The Empire of Japan was crumbling away and would probably even cease to exist in only 5 to 10 years, but the Eurasian Nazi Empire seemed unfortunately in arguably an stronger position (with a young, cunning, and cruel SS officer that's seized control).
 
The Empire of Japan was crumbling away and would probably even cease to exist in only 5 to 10 years, but the Eurasian Nazi Empire seemed unfortunately in arguably an stronger position (with a young, cunning, and cruel SS officer that's seized control).

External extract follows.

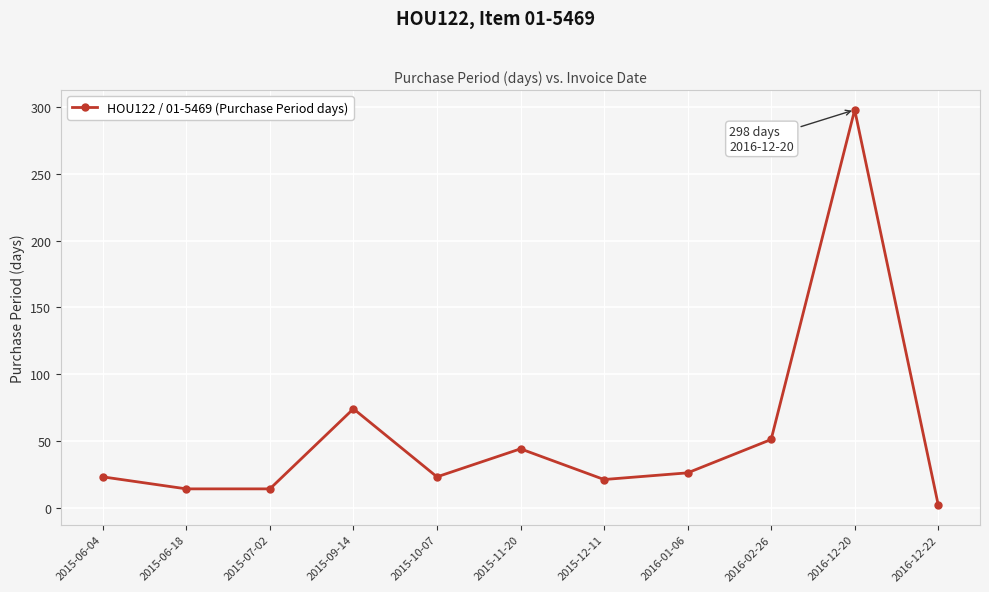

Reading left to right, what are all the values shown in this chart?

23	14	14	74	23	44	21	26	51	298	2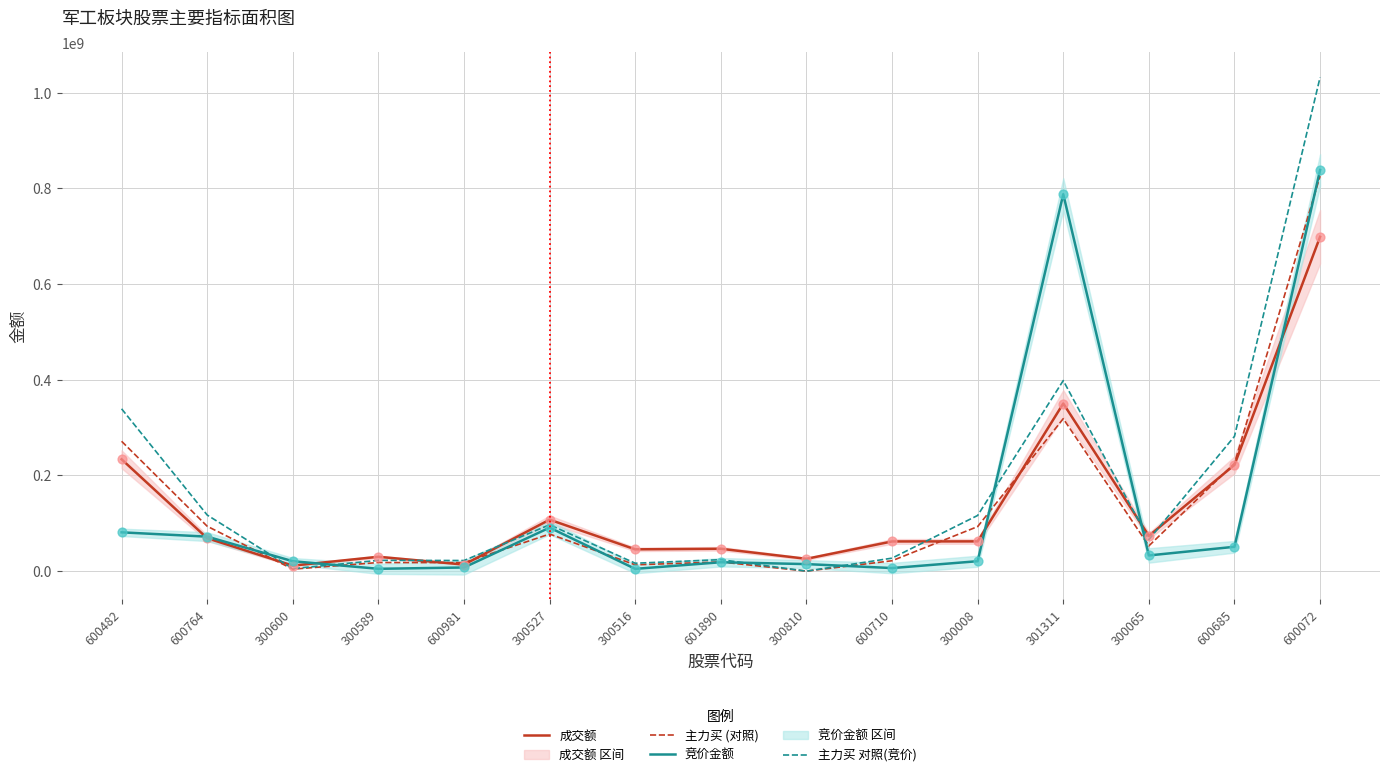

Which series contains the highest Y value?

主力买 对照(竞价)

As a matter of history, Japan was never that technologically advanced until after WWII, when the US invested billions of dollars to help rebuild them into the tech powerhouse that they became in the 80's. Yes, they had the biggest battleships (and, amusingly, the biggest tanks - the Yamato was awesome but the O-I super-heavy tank was patently absurd), but that was about it. When everyone else was developing semiautomatic long arms and advanced tech, the Japanese infantry were still using Model 99 Arisaka bolt-action rifles (horrible design) and Nambu machine guns (a direct rip of the Brit Bren gun). Without actually losing the war and having America rebuild them, they instead continued on their slower incline, possibly stagnated entirely, and the Germans continued their extreme tech advancements, and they were arguably the most technologically advanced nation at that time. Their depiction of this in the show seems quite dead-on to me.
 
Their depiction of this in the show seems quite dead-on to me.

Yes, but their all conquering, all destroying ideology would hamstring the Nazis eventually (when not only they'll keep denying themselves brilliant creative minds through racist Judeophobia, etc, but even "Aryans" like poor Thomas will have to die, flushing yet more potential talent and invention down the drain for the untenable goal of "racial" purity).

And three increasingly unstable evil empires with access to nukes (and likely other kinds of WMDs) does not bode well for the timeline.